Trouble with anon delegates.

Pragma ericanderton at yahoo.removeme.com
Tue Jan 16 13:53:59 PST 2007


All,
   I ran into a small problem regarding the use of anon delegates, and what their context (.ptr) is set to.  If anyone 
can share any insight as to if this is a bug or not, I would appreciate it.

In short: I'm attempting to create delegates on the fly and use them elsewhere.  After many strange errors, I narrowed 
it down to the following case.  Note the assertions at the end:

abstract class Foobar{
     Fn getFn();
}
alias void delegate() Fn;

auto foo = new class Foobar{
     int x;
     Fn getFn(){
	return { x = x };
     }
};
auto fn = foo.getFn();
assert((&foo.getFn).ptr is foo); // passes
assert(fn.ptr is foo); // fails (ptr does *not* point to the object)

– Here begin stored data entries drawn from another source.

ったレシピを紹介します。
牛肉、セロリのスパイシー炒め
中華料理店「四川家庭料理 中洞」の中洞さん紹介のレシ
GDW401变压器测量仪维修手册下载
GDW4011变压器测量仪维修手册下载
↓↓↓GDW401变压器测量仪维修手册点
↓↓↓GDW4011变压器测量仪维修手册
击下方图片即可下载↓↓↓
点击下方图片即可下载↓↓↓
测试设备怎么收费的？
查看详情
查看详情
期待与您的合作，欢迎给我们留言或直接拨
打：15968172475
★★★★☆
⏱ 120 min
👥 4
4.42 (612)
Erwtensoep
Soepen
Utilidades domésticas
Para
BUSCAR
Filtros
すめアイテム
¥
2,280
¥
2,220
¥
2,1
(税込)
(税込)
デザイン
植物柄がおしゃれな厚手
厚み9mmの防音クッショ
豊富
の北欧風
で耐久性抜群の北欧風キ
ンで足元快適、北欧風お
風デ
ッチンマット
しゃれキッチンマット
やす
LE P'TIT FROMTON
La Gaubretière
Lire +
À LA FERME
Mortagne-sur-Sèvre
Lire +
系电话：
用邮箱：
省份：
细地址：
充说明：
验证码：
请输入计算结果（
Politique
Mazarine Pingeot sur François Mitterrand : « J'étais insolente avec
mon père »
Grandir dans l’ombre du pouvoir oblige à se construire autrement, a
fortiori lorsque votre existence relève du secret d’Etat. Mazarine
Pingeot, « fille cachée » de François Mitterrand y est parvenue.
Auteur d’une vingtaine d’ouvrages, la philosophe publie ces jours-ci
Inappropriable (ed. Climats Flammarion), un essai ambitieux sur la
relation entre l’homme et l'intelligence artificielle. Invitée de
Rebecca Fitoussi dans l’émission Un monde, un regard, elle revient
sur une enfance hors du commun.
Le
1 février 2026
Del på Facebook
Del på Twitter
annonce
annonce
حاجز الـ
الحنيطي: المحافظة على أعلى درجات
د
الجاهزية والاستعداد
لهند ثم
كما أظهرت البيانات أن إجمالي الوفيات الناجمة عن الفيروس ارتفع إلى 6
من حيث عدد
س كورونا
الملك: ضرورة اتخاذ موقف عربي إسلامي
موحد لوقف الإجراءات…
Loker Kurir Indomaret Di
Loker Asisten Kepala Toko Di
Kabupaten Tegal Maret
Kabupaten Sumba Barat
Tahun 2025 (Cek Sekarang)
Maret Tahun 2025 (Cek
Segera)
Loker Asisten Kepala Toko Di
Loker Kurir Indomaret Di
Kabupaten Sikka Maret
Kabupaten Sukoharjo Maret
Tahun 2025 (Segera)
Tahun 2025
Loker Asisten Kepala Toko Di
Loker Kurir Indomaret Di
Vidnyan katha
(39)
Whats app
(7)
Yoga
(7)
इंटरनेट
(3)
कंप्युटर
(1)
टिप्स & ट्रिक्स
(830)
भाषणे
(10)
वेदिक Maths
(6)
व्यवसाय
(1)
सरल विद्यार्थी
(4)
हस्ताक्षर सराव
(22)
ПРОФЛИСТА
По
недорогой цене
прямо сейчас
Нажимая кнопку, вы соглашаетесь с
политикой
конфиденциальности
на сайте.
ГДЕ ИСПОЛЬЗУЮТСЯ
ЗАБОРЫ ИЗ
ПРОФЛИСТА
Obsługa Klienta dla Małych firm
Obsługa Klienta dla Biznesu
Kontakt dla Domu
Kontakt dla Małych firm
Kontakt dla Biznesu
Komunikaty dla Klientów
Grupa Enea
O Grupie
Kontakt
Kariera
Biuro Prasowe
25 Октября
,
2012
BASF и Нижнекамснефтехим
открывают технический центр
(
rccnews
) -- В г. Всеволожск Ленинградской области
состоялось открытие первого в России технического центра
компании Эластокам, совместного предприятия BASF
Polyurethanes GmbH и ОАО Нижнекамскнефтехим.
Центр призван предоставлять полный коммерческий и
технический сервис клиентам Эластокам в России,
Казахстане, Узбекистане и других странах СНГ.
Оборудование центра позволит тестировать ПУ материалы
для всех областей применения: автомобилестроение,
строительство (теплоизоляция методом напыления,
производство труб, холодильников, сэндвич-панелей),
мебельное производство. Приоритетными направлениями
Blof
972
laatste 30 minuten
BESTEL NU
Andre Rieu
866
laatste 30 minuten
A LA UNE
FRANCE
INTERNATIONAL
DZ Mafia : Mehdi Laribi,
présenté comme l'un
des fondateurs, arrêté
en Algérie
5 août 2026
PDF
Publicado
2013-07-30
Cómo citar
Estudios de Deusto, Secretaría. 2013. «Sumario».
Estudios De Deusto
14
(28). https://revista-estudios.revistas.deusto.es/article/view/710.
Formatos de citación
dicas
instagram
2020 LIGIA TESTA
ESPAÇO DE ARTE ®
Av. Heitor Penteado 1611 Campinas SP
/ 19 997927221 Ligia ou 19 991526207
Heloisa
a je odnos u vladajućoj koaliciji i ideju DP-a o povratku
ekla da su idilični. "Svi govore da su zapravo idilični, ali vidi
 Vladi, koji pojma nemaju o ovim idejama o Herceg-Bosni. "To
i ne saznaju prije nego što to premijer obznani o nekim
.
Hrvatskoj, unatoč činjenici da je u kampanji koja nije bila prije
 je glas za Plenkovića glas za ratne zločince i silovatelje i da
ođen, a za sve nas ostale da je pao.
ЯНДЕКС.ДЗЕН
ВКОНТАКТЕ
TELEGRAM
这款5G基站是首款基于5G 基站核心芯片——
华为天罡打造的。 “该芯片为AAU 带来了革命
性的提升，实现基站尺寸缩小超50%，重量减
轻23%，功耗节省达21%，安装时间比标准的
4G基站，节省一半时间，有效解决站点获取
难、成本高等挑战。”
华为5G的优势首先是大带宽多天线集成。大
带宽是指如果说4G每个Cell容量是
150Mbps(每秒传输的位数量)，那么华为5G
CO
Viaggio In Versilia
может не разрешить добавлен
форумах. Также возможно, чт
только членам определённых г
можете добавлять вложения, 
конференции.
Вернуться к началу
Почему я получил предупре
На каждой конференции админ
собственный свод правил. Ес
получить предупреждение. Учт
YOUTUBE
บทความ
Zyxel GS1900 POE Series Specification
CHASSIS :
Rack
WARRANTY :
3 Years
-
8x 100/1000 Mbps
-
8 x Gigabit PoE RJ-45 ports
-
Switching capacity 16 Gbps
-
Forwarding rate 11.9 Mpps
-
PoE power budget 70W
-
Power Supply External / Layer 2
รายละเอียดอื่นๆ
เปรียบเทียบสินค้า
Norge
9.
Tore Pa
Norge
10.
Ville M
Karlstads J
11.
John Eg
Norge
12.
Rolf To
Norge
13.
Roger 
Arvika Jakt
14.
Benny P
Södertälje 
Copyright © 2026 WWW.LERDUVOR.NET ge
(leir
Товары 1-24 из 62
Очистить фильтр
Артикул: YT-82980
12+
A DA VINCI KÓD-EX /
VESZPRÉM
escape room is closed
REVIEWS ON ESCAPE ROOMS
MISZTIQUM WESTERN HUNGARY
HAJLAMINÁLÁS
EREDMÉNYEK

So by this, anon delegates are not the same as actual object delegates.  Is this a bug, or is this intentional?

"When comparing with nested functions, the function form is analogous to static or non-nested functions, and the 
delegate form is analogous to non-static nested functions. In other words, a delegate literal can access stack variables 
in its enclosing function, a function literal cannot."

As you can see, the docs are as clear as mud.  I suppose a "non-static nested function" wouldn't know about the 'this' 
pointer, nor care - but then why encumber it with the 'delegate' keyword?